All these moments, lost in time, like ssh keystrokes in a container.
- In the best possible scenario: 1) you're spending time to duplicate configuration between dev, test, and prod, any time the environments change, 2) you hope your testing in one environment is actually borne out in prod, 3) you are shutting down dev & test when they're not in use (to save money), 4) you rebuild it all regularly to ensure it's still actually repeatable to repair or rebuild it, 5) you do maintenance on all 3 regularly to stay up to date on security patches and dependencies, 6) you still do trunk-based development that just deploys to each environment successively with automated functional tests, which makes one of the environments (either dev or test) unnecessary, and the other inaccurate
- In the more likely scenario: 1) your "duplication" of configuration is inaccurate or literally not the same, leading to differences which cause bugs, 2) your results in prod don't mimic those in test, 3) you aren't shutting down dev/test when not in use, leading to not only unnecessary charges, but potential security issues if they get compromised (because who secures dev/test?), 4) you never rebuild it, so when there's an issue and you need to repair or replace it, you have no idea how to do it again, or the automation doesn't work, so you spend more time fixing it while your stuff is down, 5) you never do maintenance, leading to failed disks, out of date software, and general maintenance headaches, 6) you are probably not doing trunk based development, but cherry-picking changes from a "dev", "test", and "prod" branch, ending up with diverging codebases which don't match each other, and is a nightmare to debug and maintain
That's the very short version of it, anyway. Thankfully there is a modern method which solves all those problems.
Only use ephemeral environments, and production. The ephemeral environment is built from scratch whenever you want to test, and is shut down automatically after idleness.

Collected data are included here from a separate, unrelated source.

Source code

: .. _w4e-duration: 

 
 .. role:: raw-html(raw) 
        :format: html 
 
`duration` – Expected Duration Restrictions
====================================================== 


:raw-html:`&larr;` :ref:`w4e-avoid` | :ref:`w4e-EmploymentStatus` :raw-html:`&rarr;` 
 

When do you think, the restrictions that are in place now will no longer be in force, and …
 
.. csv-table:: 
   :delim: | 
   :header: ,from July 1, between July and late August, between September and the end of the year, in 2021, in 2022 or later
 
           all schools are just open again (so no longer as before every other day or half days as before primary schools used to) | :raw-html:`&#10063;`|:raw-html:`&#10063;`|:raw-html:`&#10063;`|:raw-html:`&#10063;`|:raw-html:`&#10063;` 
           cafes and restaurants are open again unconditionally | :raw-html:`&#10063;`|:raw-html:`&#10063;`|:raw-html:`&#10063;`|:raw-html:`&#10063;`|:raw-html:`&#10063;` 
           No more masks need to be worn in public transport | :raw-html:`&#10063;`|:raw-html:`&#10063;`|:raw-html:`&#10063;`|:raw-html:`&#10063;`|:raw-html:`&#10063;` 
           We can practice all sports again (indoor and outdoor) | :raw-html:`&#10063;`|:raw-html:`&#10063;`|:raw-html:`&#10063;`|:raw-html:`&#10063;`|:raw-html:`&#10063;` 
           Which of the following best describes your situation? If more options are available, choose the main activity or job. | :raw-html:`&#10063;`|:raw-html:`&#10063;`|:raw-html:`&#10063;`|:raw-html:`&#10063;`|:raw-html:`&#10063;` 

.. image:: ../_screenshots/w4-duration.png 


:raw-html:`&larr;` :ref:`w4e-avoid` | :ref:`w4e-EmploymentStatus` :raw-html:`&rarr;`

This ensures trunk-based development, allows multiple independent test deployments with specific feature-branch changes to exist simultaneously, re-tests all your automation constantly, uses the latest updates to avoid dependency stagnation, is versioned, saves money and resources, and eliminates security concerns.
Faster development, fewer bugs, less money, less maintenance toil, less downtime, more security. But it's not popular on HN so nobody does it.